Her darbe ise Kemalist olduğu iddiasındaki subayların Ulusal Devletten ödün vermesiyle sonuçlandı.

 Buna mukabil 27 Mayıs İhtilalinden sonra “demokratik hak ve hürriyetlerde” kısmen de olsa batı ölçülerine yaklaşan hukuk ortamı yaratılmaya çalışıldı… Demokrat Parti döneminde liberalleşmenin aksine merkeziyetçi ve devletçi yapıya dönüş yaşandı. Komünist ülkelerde başarı ile uygulanan ‘planlı dönemlere’ adım atıldı. Çalışanların örgütsel ağırlıkları, katılımcılığa dönüştü.
 12 Mart Muhtırası ise birçok hakları geri aldı, bazı hakların işleyişi durduruldu, anayasadaki değişiklikler ile 27 Mayıs İhtilalinin hukuk anlayışı delinmiş oldu.
 12 Eylül darbesinden sonra da iktidara gelen askerler yine kazanılmış haklar üzerine “şal örttüler”.
 Özal dönemi Türkiye’de köşe taşlarının yerinden oynadığı yıllardı: dizginlenemeyen bir liberalizim /kendinden menkul / anlayışı; toplum yapısında etik değerlerin yerine, cazibe ile ekonomik konfor ve tüketim değerlerini geçirdi. Bunun neticesi olarak da bize özgü bir tüketim toplumu yaratıldı. Daha beş yıl öncesine kadar bazı değerleri kutsal olarak kabul eden bir toplum; beş yıl sonra sorgulayarak terk ediyor ve bu değerleri “Çağdışı” olarak nitelendirebiliyordu… Belki de, asker-ordu böyle bir süreci aklının ucundan bile geçirmemişti ama kendi dünyalarının dışındakilerin telkinleri ile kurdukları sistem ve gözetimlerindeki yönetimler bu tabloyu çizmeye başlamışlardı…
 Askerin içine sinmese de kabullenmek zorunda kalmıştı !...

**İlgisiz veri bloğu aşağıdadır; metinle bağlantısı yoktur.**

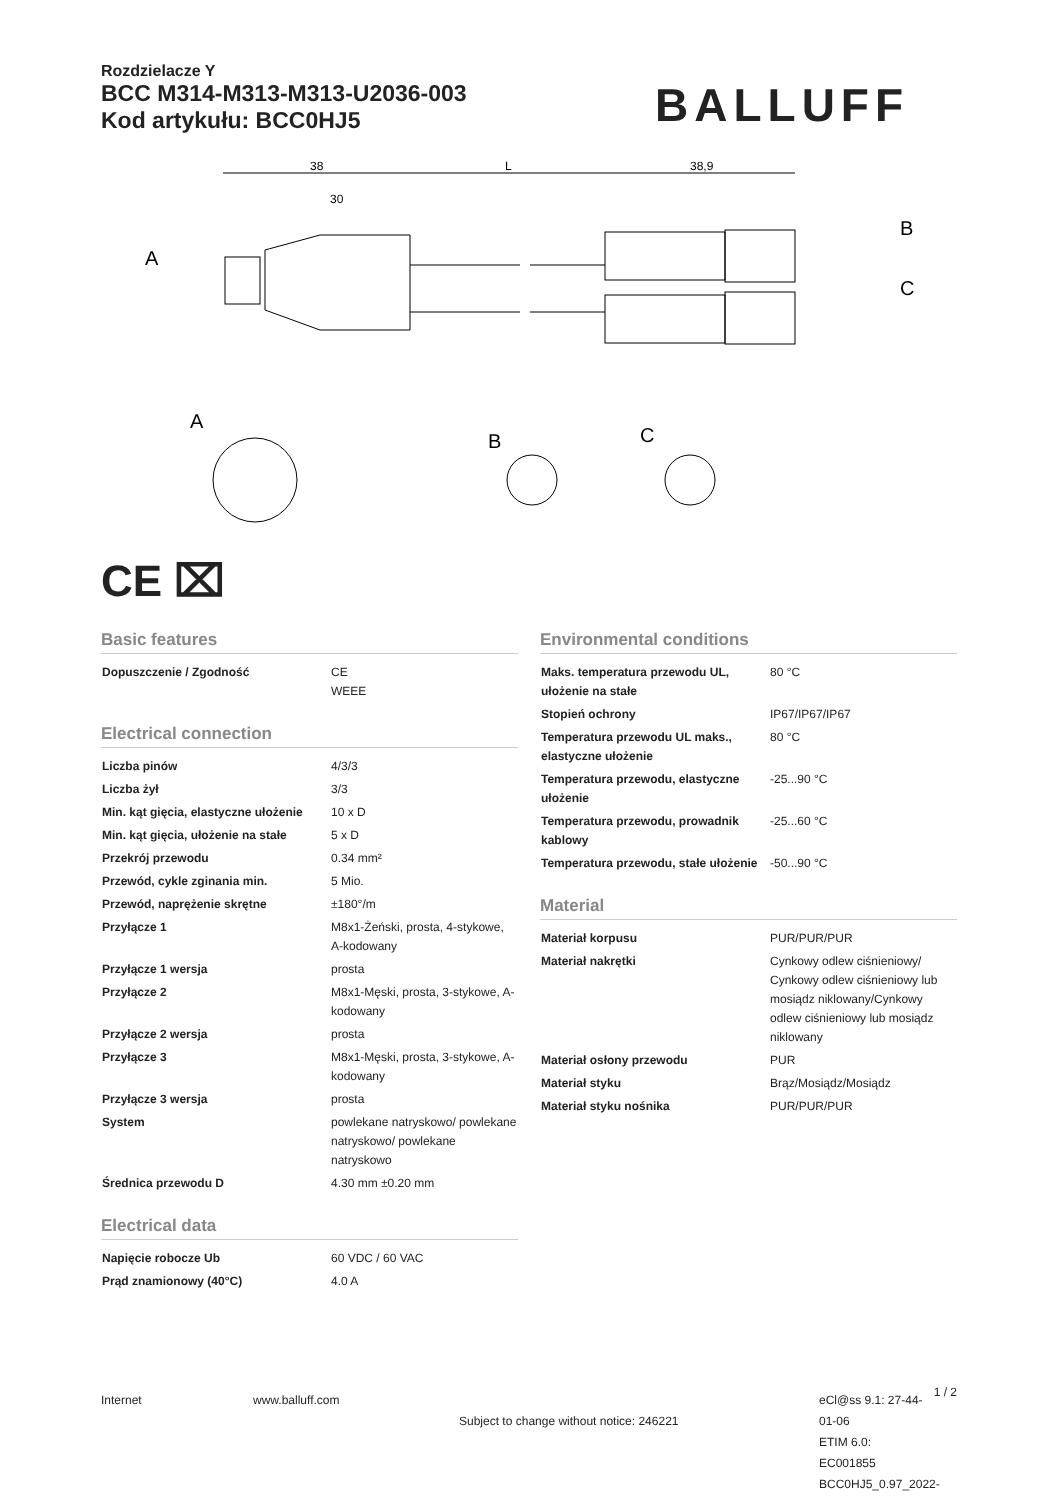Rozdzielacze Y
BCC M314-M313-M313-U2036-003
Kod artykułu: BCC0HJ5
BALLUFF
38
L
38,9
30
A
B
C
A
B
C
CE ⌧
Basic features
| Dopuszczenie / Zgodność | CE WEEE |
Electrical connection
| Liczba pinów | 4/3/3 |
| Liczba żył | 3/3 |
| Min. kąt gięcia, elastyczne ułożenie | 10 x D |
| Min. kąt gięcia, ułożenie na stałe | 5 x D |
| Przekrój przewodu | 0.34 mm² |
| Przewód, cykle zginania min. | 5 Mio. |
| Przewód, naprężenie skrętne | ±180°/m |
| Przyłącze 1 | M8x1-Żeński, prosta, 4-stykowe, A-kodowany |
| Przyłącze 1 wersja | prosta |
| Przyłącze 2 | M8x1-Męski, prosta, 3-stykowe, A-kodowany |
| Przyłącze 2 wersja | prosta |
| Przyłącze 3 | M8x1-Męski, prosta, 3-stykowe, A-kodowany |
| Przyłącze 3 wersja | prosta |
| System | powlekane natryskowo/ powlekane natryskowo/ powlekane natryskowo |
| Średnica przewodu D | 4.30 mm ±0.20 mm |
Electrical data
| Napięcie robocze Ub | 60 VDC / 60 VAC |
| Prąd znamionowy (40°C) | 4.0 A |
Environmental conditions
| Maks. temperatura przewodu UL, ułożenie na stałe | 80 °C |
| Stopień ochrony | IP67/IP67/IP67 |
| Temperatura przewodu UL maks., elastyczne ułożenie | 80 °C |
| Temperatura przewodu, elastyczne ułożenie | -25...90 °C |
| Temperatura przewodu, prowadnik kablowy | -25...60 °C |
| Temperatura przewodu, stałe ułożenie | -50...90 °C |
Material
| Materiał korpusu | PUR/PUR/PUR |
| Materiał nakrętki | Cynkowy odlew ciśnieniowy/ Cynkowy odlew ciśnieniowy lub mosiądz niklowany/Cynkowy odlew ciśnieniowy lub mosiądz niklowany |
| Materiał osłony przewodu | PUR |
| Materiał styku | Brąz/Mosiądz/Mosiądz |
| Materiał styku nośnika | PUR/PUR/PUR |
Internet www.balluff.com
Subject to change without notice: 246221
eCl@ss 9.1: 27-44-01-06
ETIM 6.0: EC001855
BCC0HJ5_0.97_2022-12-22
1 / 2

 Gülay Göktürk, Dünden Bugüne Tercüman gazetesinde /4 mart 2004/ “Darbe olmasaydı ne olacaktı ?” başlıklı yazısının başında şunları yazıyordu “ Türkiyede her darbeden sonra o darbelere çeşitli faydalar atfedenler olmuştur. Bunların kimisi vicdanı rahatlatmak içindir; zamanında darbe kışkırtıcılığı yapmış olanların kendi pozisyonlarını aklama gayretidir. Kimisi de, süreçleri görememekten, o süreçler darbeyle kesintiye uğramasaydı olayların nasıl gelişeceğini tahlil edememekten kaynaklanır. Darbe oldu, böyle oldu”
Darbelerin hikayesi ayrı bir kitap konusu!